3. An environmentally friendly process for the preparation of substantially pure and high-yielding propofol as claimed in claim 1, wherein the acid is selected from Sulphuric acid, Hydrochloric Acid, Phosphoric Acid, Tetrafluoroboric Acid, Methanesulfonic Acid, Trifluoromethanesulfonic Acid, Acetic Acid, Benzenesulfonic Acid, p-Toluenesulfonic Acid, Boric Acid, Citric Acid, Formic Acid, Chlorosulfonic Acid, Hydrofluoric Acid.
4. An environmentally friendly process for the preparation of substantially pure and high-yielding propofol as claimed in claim 1, wherein the purification of step (b) is carried out using activated charcoal or celite.
5. An environmentally friendly process for the preparation of substantially pure and high-yielding propofol as claimed in claim 1, wherein the substantially pure 4-hydroxy-3,5 di-isopropyl benzoic acid obtained is free from dimer, ether, and monoalkylated impurities.
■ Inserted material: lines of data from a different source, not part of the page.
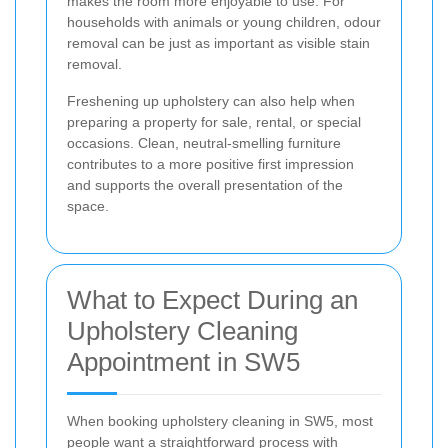
makes the room more enjoyable to use. For
households with animals or young children, odour
removal can be just as important as visible stain
removal.
Freshening up upholstery can also help when
preparing a property for sale, rental, or special
occasions. Clean, neutral-smelling furniture
contributes to a more positive first impression
and supports the overall presentation of the
space.
What to Expect During an
Upholstery Cleaning
Appointment in SW5
When booking upholstery cleaning in SW5, most
people want a straightforward process with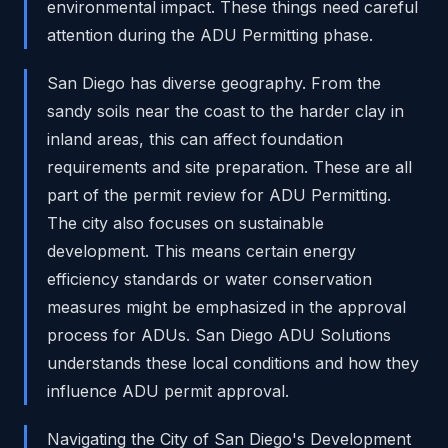
environmental impact. These things need careful
attention during the ADU Permitting phase.
San Diego has diverse geography. From the
sandy soils near the coast to the harder clay in
inland areas, this can affect foundation
requirements and site preparation. These are all
part of the permit review for ADU Permitting.
The city also focuses on sustainable
development. This means certain energy
efficiency standards or water conservation
measures might be emphasized in the approval
process for ADUs. San Diego ADU Solutions
understands these local conditions and how they
influence ADU permit approval.
Navigating the City of San Diego's Development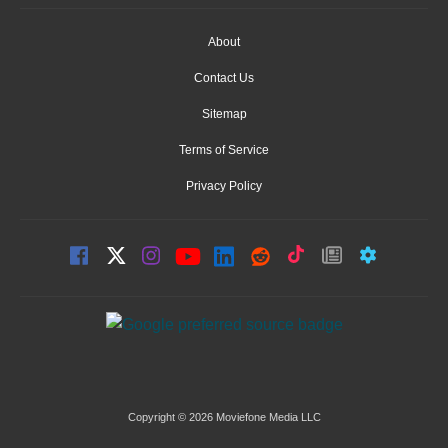
About
Contact Us
Sitemap
Terms of Service
Privacy Policy
Copyright © 2026 Moviefone Media LLC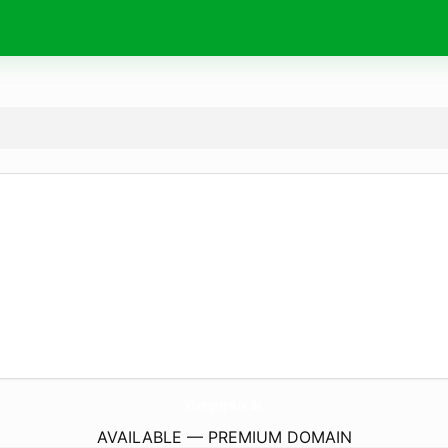
KlangMystik.
de
AVAILABLE — PREMIUM DOMAIN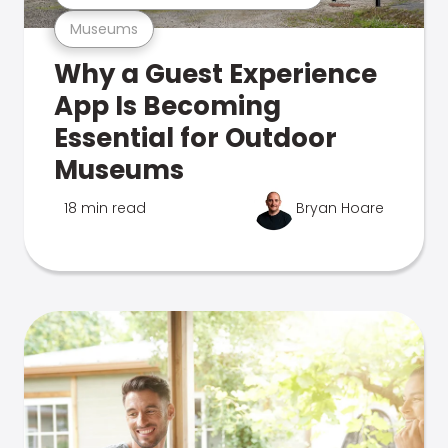
Museums
Why a Guest Experience
App Is Becoming
Essential for Outdoor
Museums
18 min read
Bryan Hoare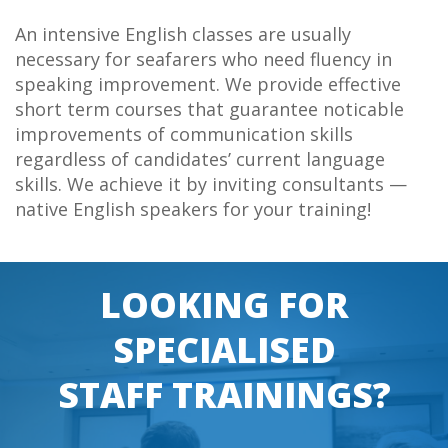
An intensive English classes are usually
necessary for seafarers who need fluency in
speaking improvement. We provide effective
short term courses that guarantee noticable
improvements of communication skills
regardless of candidates’ current language
skills. We achieve it by inviting consultants —
native English speakers for your training!
LOOKING FOR
SPECIALISED
STAFF TRAININGS?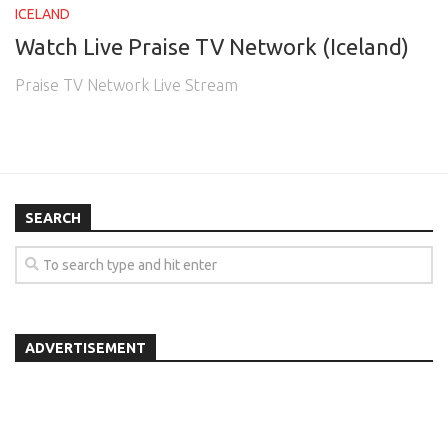
ICELAND
Watch Live Praise TV Network (Iceland)
Praise TV Network Live Stream
SEARCH
ADVERTISEMENT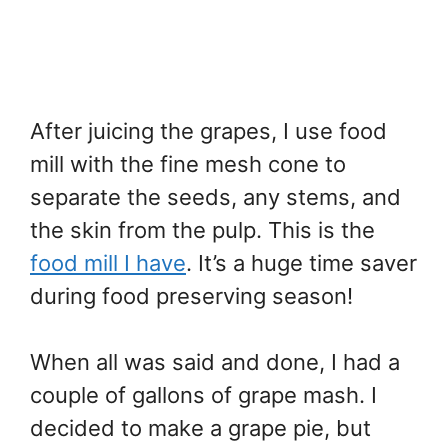
After juicing the grapes, I use food
mill with the fine mesh cone to
separate the seeds, any stems, and
the skin from the pulp. This is the
food mill I have
. It’s a huge time saver
during food preserving season!
When all was said and done, I had a
couple of gallons of grape mash. I
decided to make a grape pie, but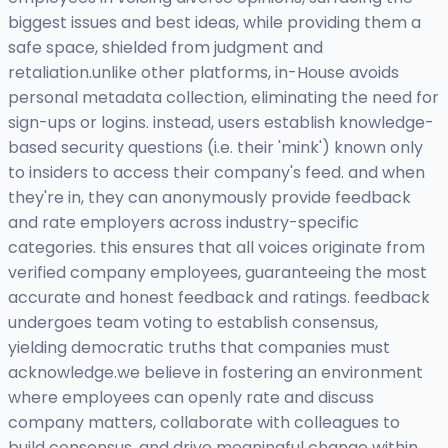
biggest issues and best ideas, while providing them a
safe space, shielded from judgment and
retaliation.unlike other platforms, in-House avoids
personal metadata collection, eliminating the need for
sign-ups or logins. instead, users establish knowledge-
based security questions (i.e. their 'mink') known only
to insiders to access their company's feed. and when
they're in, they can anonymously provide feedback
and rate employers across industry-specific
categories. this ensures that all voices originate from
verified company employees, guaranteeing the most
accurate and honest feedback and ratings. feedback
undergoes team voting to establish consensus,
yielding democratic truths that companies must
acknowledge.we believe in fostering an environment
where employees can openly rate and discuss
company matters, collaborate with colleagues to
build consensus, and drive meaningful change within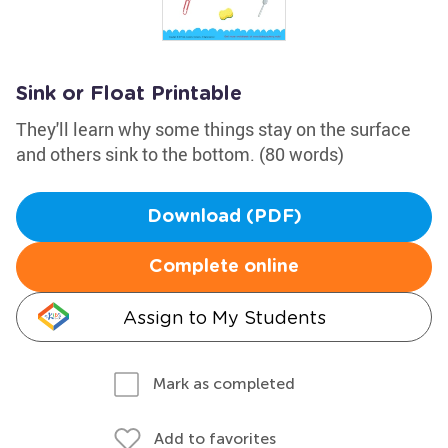
Sink or Float Printable
They'll learn why some things stay on the surface
and others sink to the bottom. (80 words)
Download (PDF)
Complete online
Assign to My Students
Mark as completed
Add to favorites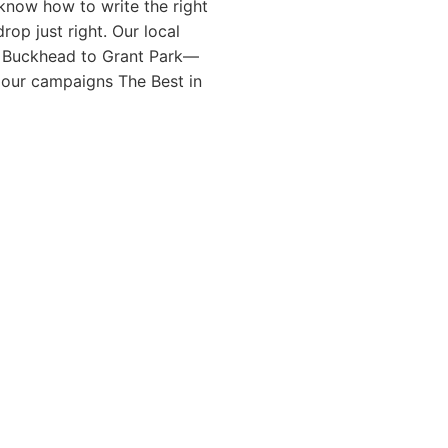
know how to write the right
rop just right. Our local
 Buckhead to Grant Park—
l our campaigns The Best in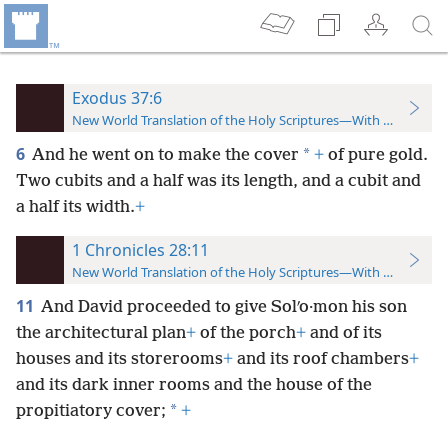
Exodus 37:6
New World Translation of the Holy Scriptures—With References
6
*
And he went on to make the cover
+
of pure gold.
Two cubits and a half was its length, and a cubit and
a half its width.
+
1 Chronicles 28:11
New World Translation of the Holy Scriptures—With References
11
And David proceeded to give Solʹo·mon his son
the architectural plan
+
of the porch
+
and of its
houses and its storerooms
+
and its roof chambers
+
and its dark inner rooms and the house of the
*
propitiatory cover;
+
6. An environmentally friendly process for the preparation of substantially pure and high-yielding propofol as claimed in claim 1, wherein the recoverable and reusable catalyst used in decarboxylation step (c) is selected from hydrotalcite, imidazole, ZSM-5, Mordenite or a combination thereof.
7. An environmentally friendly process for the preparation of substantially pure and high-yielding propofol as claimed in claim 1, wherein the yield of recovery of the recoverable and reusable catalyst used in decarboxylation step (c) is atleast 95%.
8. An environmentally friendly process for the preparation of substantially pure and high-yielding propofol as claimed in claim 1, wherein the decarboxylation step (c) of purified 4-hydroxy-3,5 di-isopropyl benzoic acid is carried out in the absence of sodium hydroxide.
9. An environmentally friendly process for the preparation of substantially pure and high-yielding propofol as claimed in claim 1, wherein the catalyst of step (c) is recovered by filtration of reaction mass obtained after completion of the decarboxylation step.
10. An environmentally friendly process for the preparation of substantially pure and high-yielding propofol as claimed in claim 1, wherein the catalyst of step (c) is recovered by filtration of acidified reaction mass neutralized with a base after completion of the decarboxylation step.